| Thanks for your point of view, I find it really interesting. > I think you're leeching off someone else's infrastructure Ok, who’s the victim here? CloudFlare? Since we use their DoH end point? Google Cloud DNS? Since that’s where we’re storing the data in DNS? All of this is just standard DNS - CloudFlare DoH and GCDNS can be switched out for any other because it’s just vanilla DNS. Let’s say Barclays wanted to serve out data using NUM and stored data in their own DNS zone, would they be abusing their DNS provider’s infrastructure? I don’t think so. If we’re successful with our plans for NUM, and it becomes mainstream then surely this presents a huge opportunity for DNS providers who will have increased query costs for clients. DNS revolvers will make their own decisions about whether they cache NUM queries (or perhaps even answer them at all) but revolvers that answer them quickly will surely have an edge on those that don’t. > and using it to do things they never meant it to do. The DNS is a distributed database. It’s designed to convert human friendly data to machine friendly data and I think NUM fits this perfectly. I understand not everyone shares my point of view. > Sure, the technical capability is there, but your use case would drastically increase their costs. You are essentially cost-shifting your customers' costs onto theirs. Not cool. It increases the costs of CloudFlare / Google? Ok, if it’s significant, they have a commercial decision to make - support full DNS as per the protocol spec, or partial-DNS where they block certain use cases. > It's like building a cloud storage solution off Gmail's free storage. It can be done, has been done, but that doesn't mean it's cool to do so. No, it’s not. The DNS is owned by no one and everyone. > Your system would increase costs for DNS providers all over the world, without their consent Most will just pass this on to domain owners, DNS query costs are peanuts - 200 USD per billion at scale. > It was a problem that wasn't there fixed in a way that leeches from rather than gives back to the community. I respect your point or view but think the opposite is true. We’re freeing data, opening it up for developers so that they can build things far outside the jurisdiction of the giants of the web - I think this is a fantastic way to give back to the community. |
Yes, DNS is distributed and communal, but it's cheap only because it's minimal. Caching a few values for IP and MX lookups is relatively trivial, but if you purposefully start storing content in there, the whole network gets exponentially more expensive for everyone involved, especially once you cross a threshold where you can no longer easily send updates as simple key values and need to start worrying about encoding of larger chunks, network interruptions, checksums, etc. That complicates caching all over the DNS network. And if some DNS provides start supporting certain features and not others it's just going to lead to further fragmentation and user delays and a confusion about where and how to store and fetch data from this system depending on a user's region and likely DNS providers. It also presents authentication and integrity challenges for unencrypted uses, as in the case of DNS hijacking by local ISPs or governments.

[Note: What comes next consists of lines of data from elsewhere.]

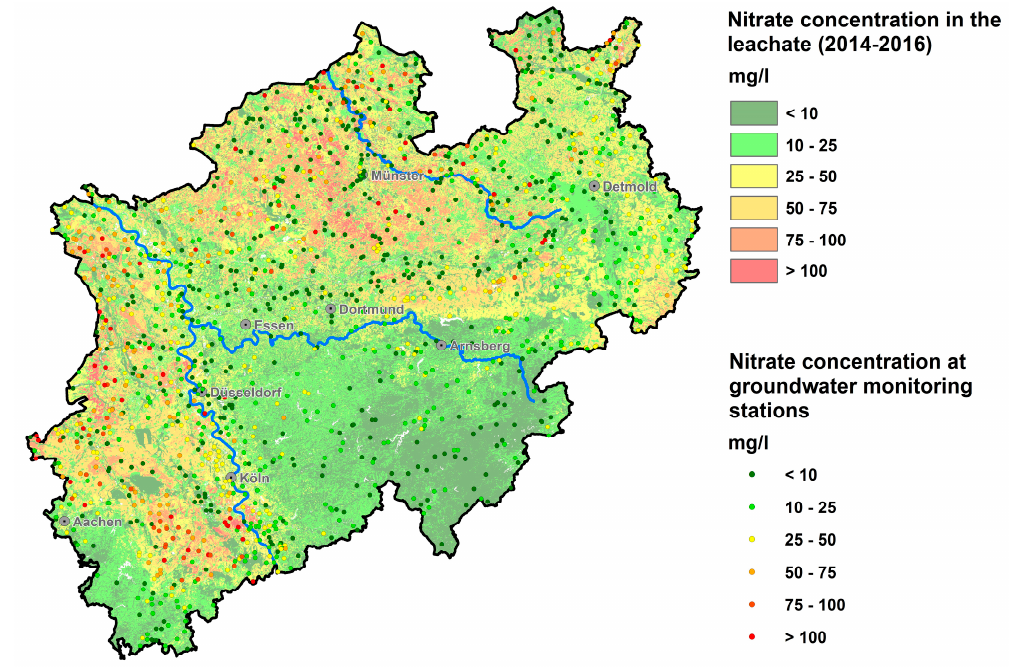
Figure 8. Plausibility check of the mean annual nitrate concentration in the leachate. The dots show observed values at groundwater monitoring sites—the underlying colored areas are the modelled nitrate concentrations in the leachate per grid.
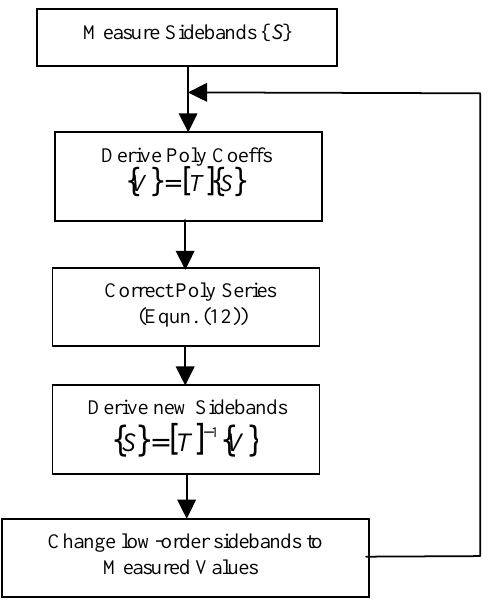
Fig. 2. Flow diagram for iterative improvement of measured uni- form-beam LDV sine-scan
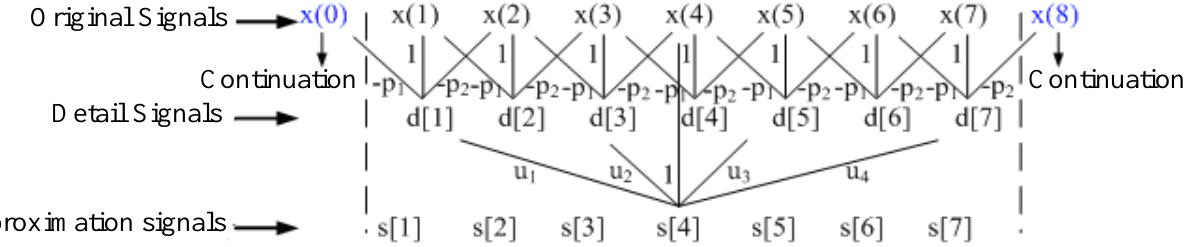
Figure 2. The decomposition process of redundant second generation wavelet.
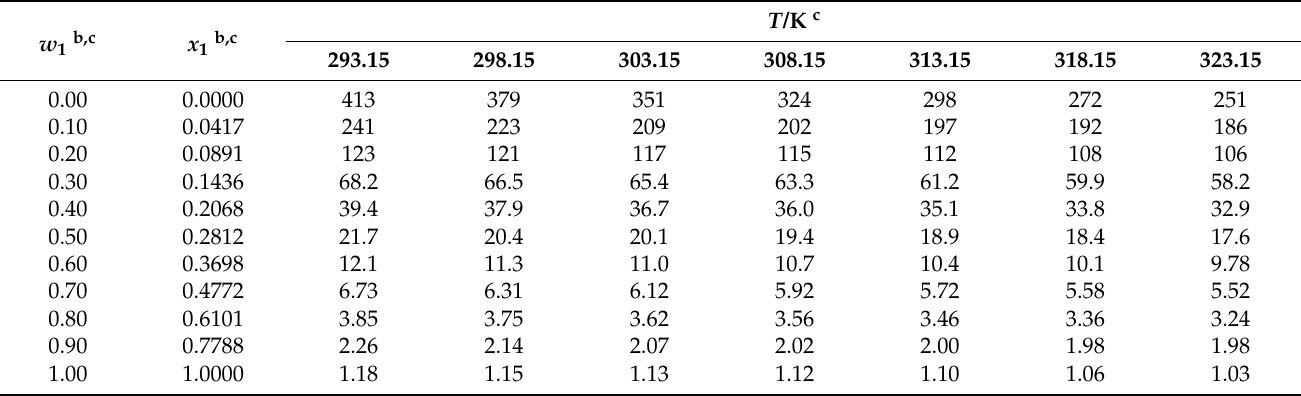
Table 4. Activity coefficients of benzoic acid ( γ 3 ) in {ethanol (1) + water (2)} mixtures at several temperatures and p = 90 kPa.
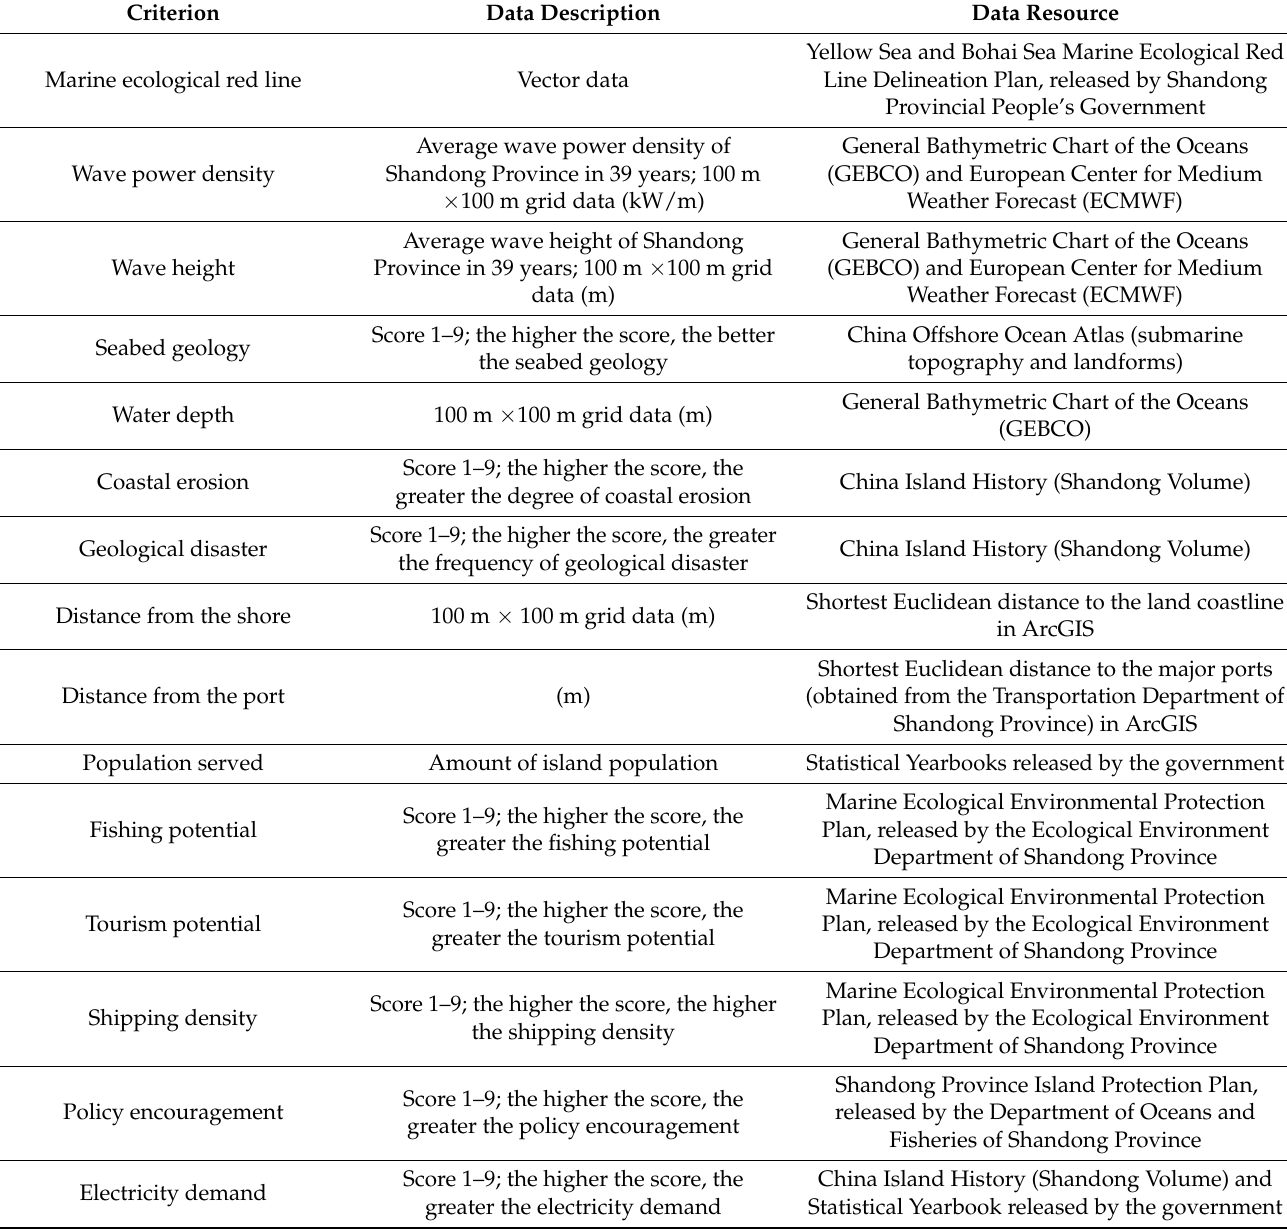
Table 2. Data descriptions and sources of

It's a shoehorning of data into a poor fit, and only because someone else is paying for it. That's what makes this endeavor selfish, not heroic. You're not "freeing" data, just shoving it into some dark corner of the web and hoping to profit from it.
There have been a lot of actual hard work on the problem of decentralized information, from ipfs to freenet to tor to blockchains to dht... they all have thought about the problem in depth and built the infrastructure to try to make it happen, instead of leeching off someone else's work and pretending like it solves the problem.
Sorry to be harsh. This just seems like a money grab rather than technical innovation.